-------- Text segment
DIFFERENT DYNAMICAL ORGANIZATION OF OCT4 IN PLURIPOTENT AND TERMINALLY DIFFERENTIATED CELLS.

VAZQUEZ ECHEGARAY, CAMILA; FRANCIA, MARCOS; LEVI, VALERIA; PAULA VERNERI; MARIA VICTORIA PETRONE; ALEJANDRA GUBERMAN; CAMILA OSES; AYELEN TORO

buenos aires

Congreso; Xth Meeting of the Latin American Society for Developmental Biology; 2019

Latin American Society for Developmental Biology

The achievement and maintenance of pluripotency requires specific transcription factors (TFs) such as Oct4, Sox2 and Nanog, that induce genes required for pluripotency and repress others involved in differentiation in pluripotent stem cells (PSC). Besides their levels, the distribution and interactions of these TFs with chromatin and their subnuclear localization impact on gene expression. Therefore, it is essential to explore the dynamical organization of TFs to fully understand their role on transcription regulation. Here, we examine how Oct4 distributes in the nucleus of PSC and terminally differentiated cells and analyzed changes in its dynamical organization. For this aim, we constructed stable cell lines expressing Oct4 fused to the fluorescent protein YPet. We found that, in undifferentiated cells, Oct4 partitioned between the nucleoplasm and a few chromatin-dense foci, whereas the number of foci increased in differentiated cells. These foci colocalized with regions of condensed chromatin, and their formation does not involve liquid phase condensation. When comparing the dynamics of the interaction of Oct4 and its chromatin targets, we found differences in residence times and bound fractions between the different cell lines. In conclusion, the dynamical reorganization of Oct4 may contribute to modulate its role at differentiation or during reprogramming. Overall, these evidences contribute to the understanding of the molecular mechanisms involved in cell fate decisions.
----------------
Exercise 1:
In the abstract on Oct4 organization, which fluorescent protein was fused to Oct4 in the stable cell lines?
Exercise 2:
Render this sentence from the abstract on Oct4 organization into Spanish: "These foci colocalized with regions of condensed chromatin, and their formation does not involve liquid phase condensation."
-------- Given information
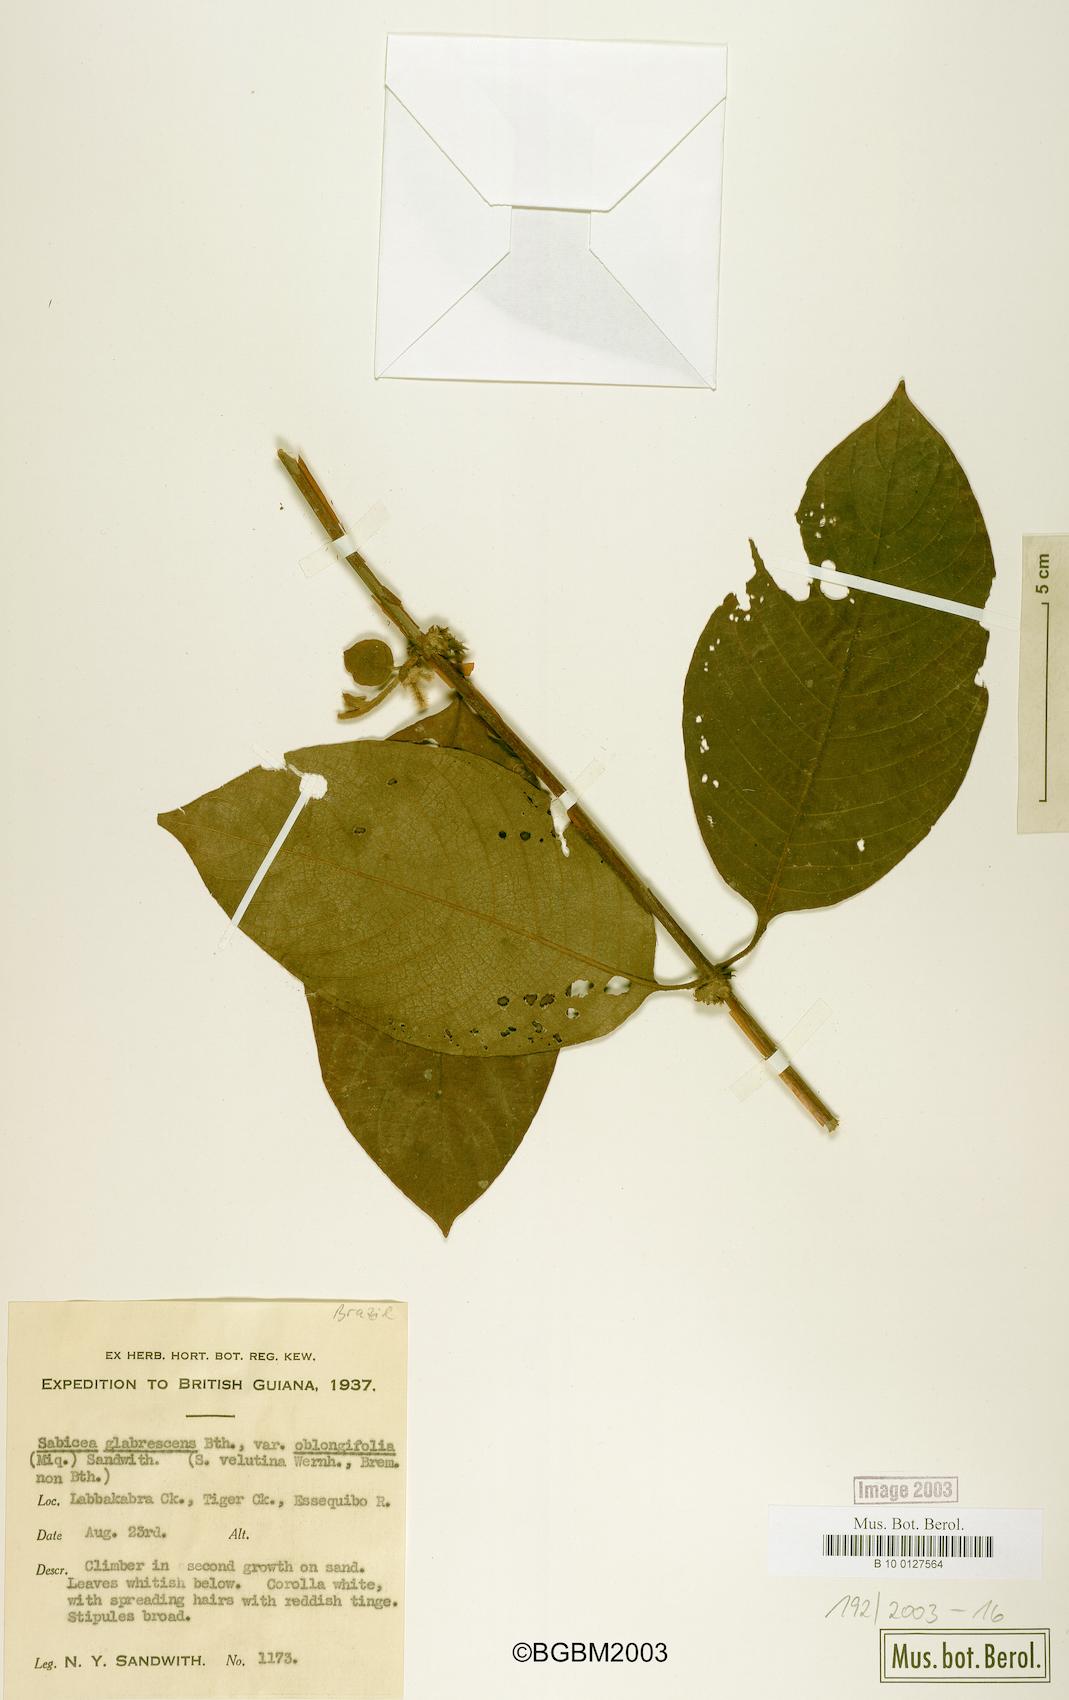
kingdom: Plantae
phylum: Tracheophyta
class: Magnoliopsida
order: Gentianales
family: Rubiaceae
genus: Sabicea
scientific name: Sabicea glabrescens
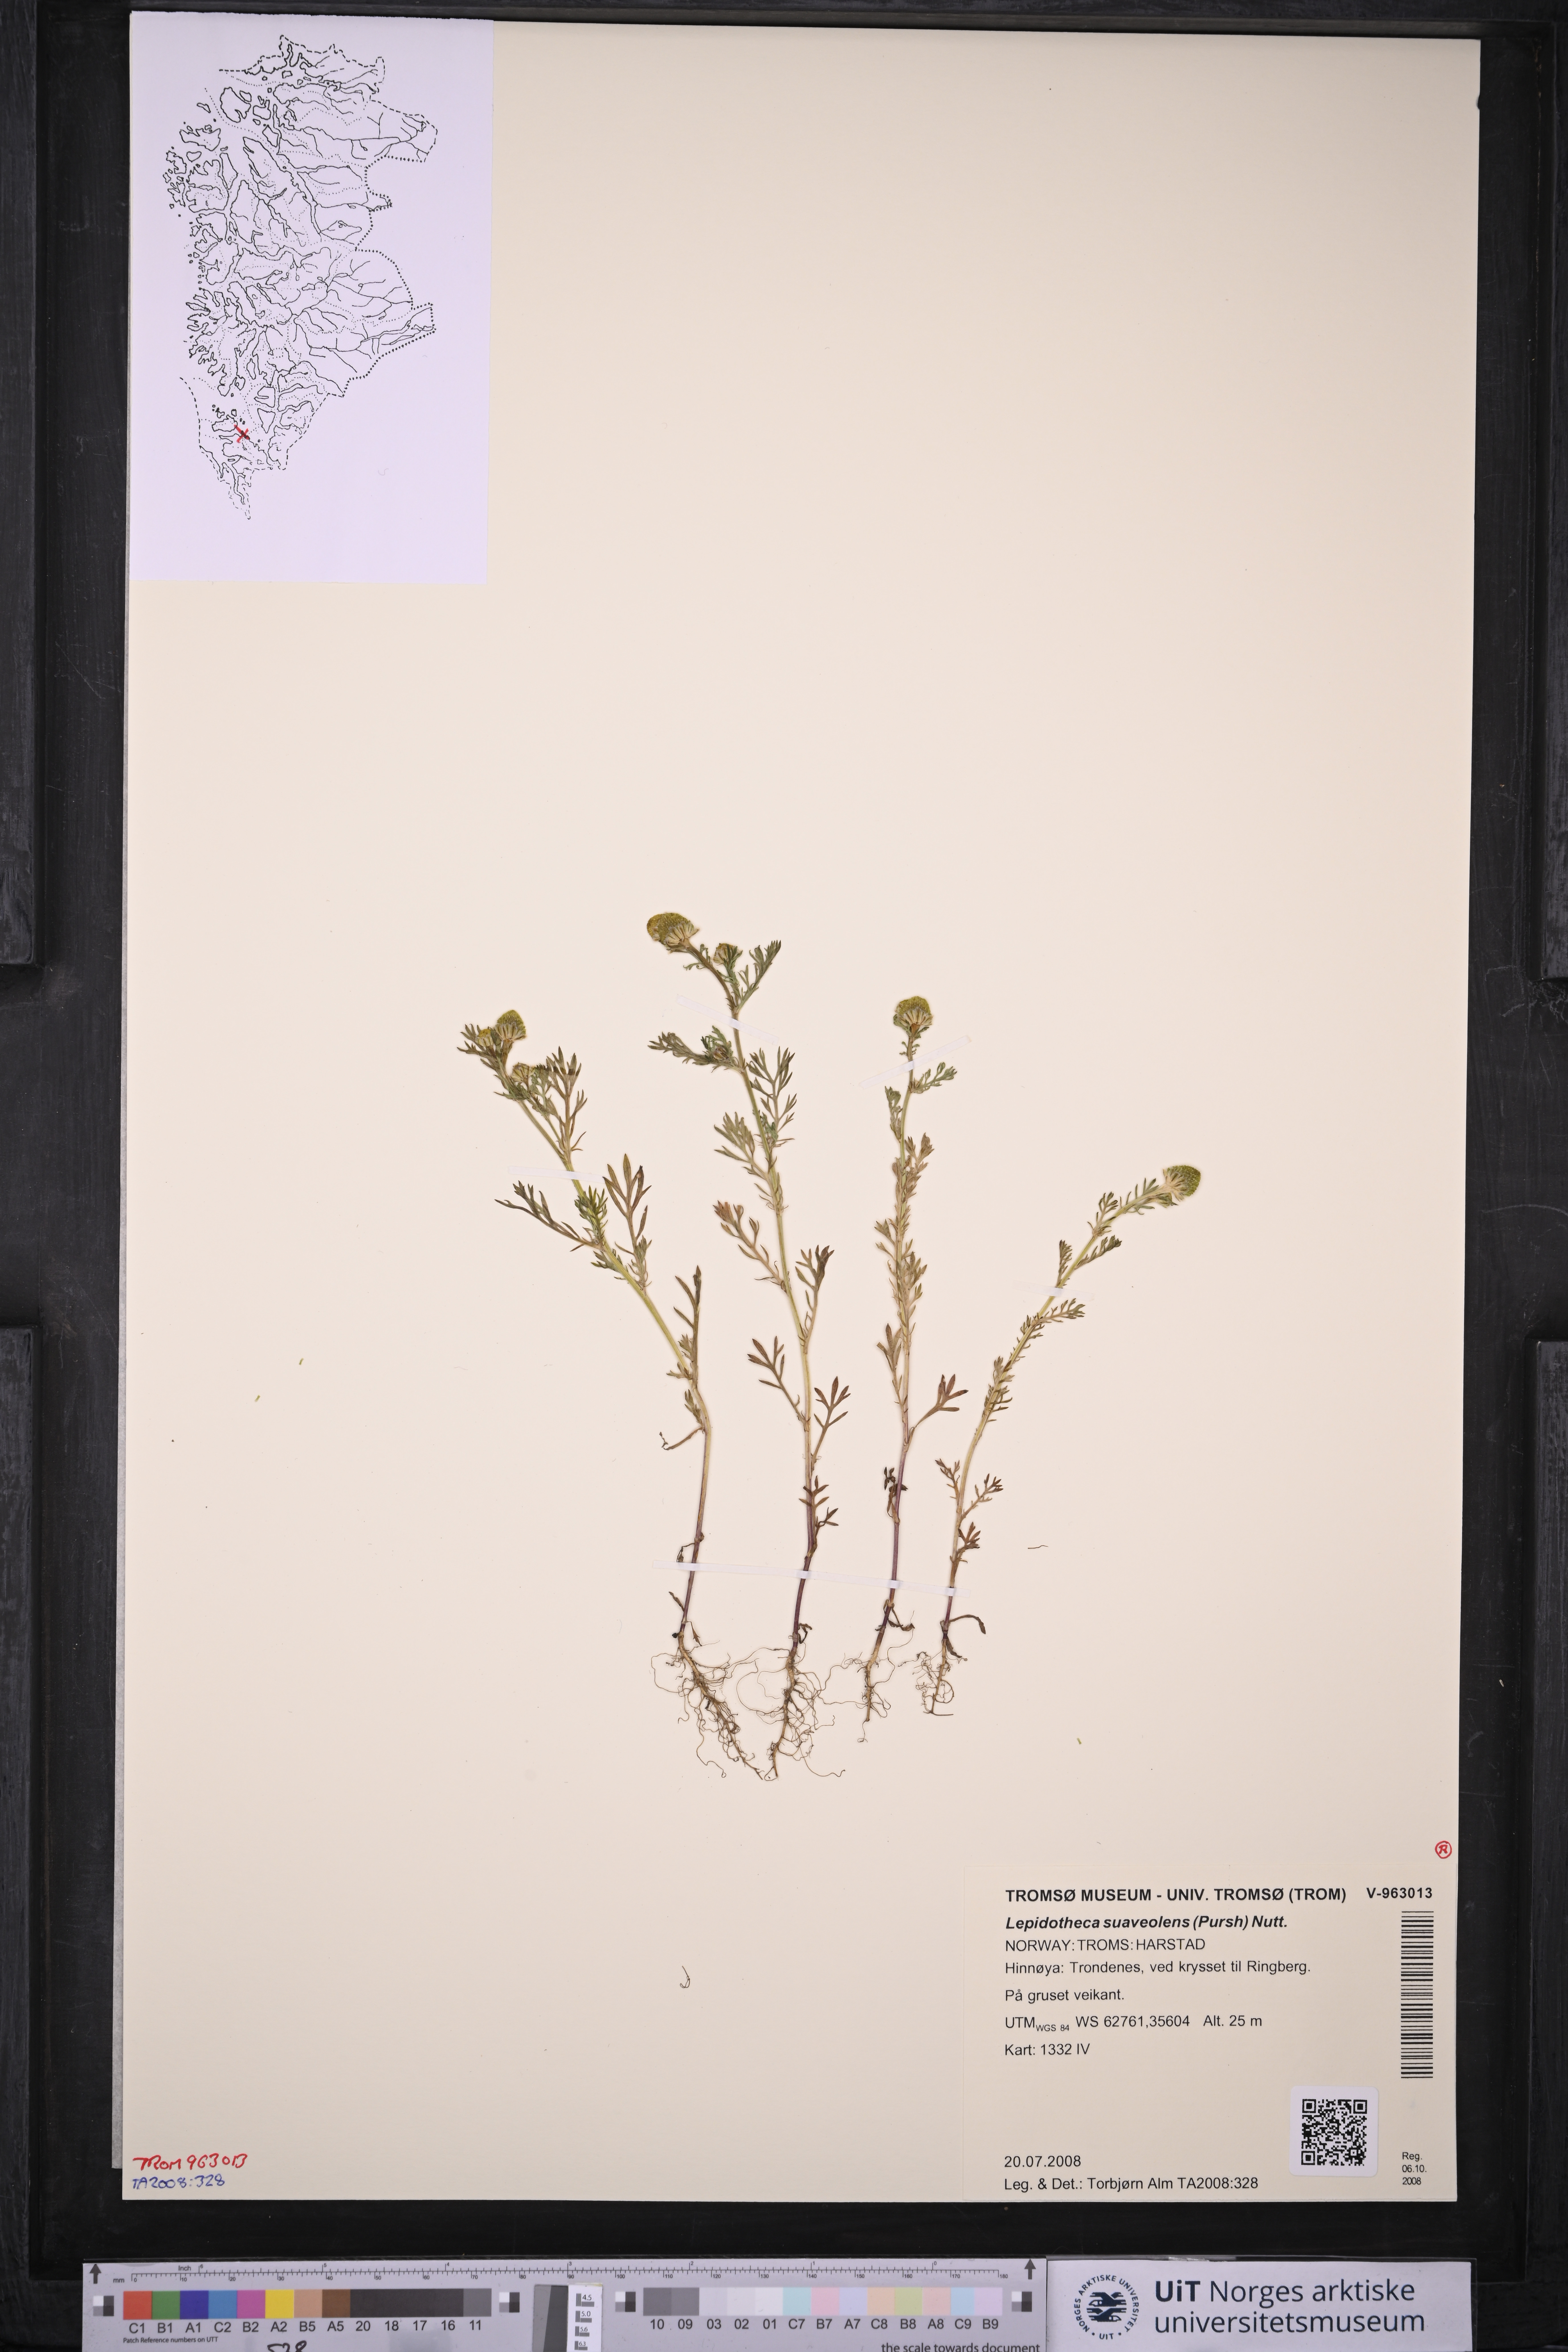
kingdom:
----------------
Reply 1:
YPet

Reply 2:
Estos focos colocalizaron con regiones de cromatina condensada, y su formación no implica condensación en fase líquida.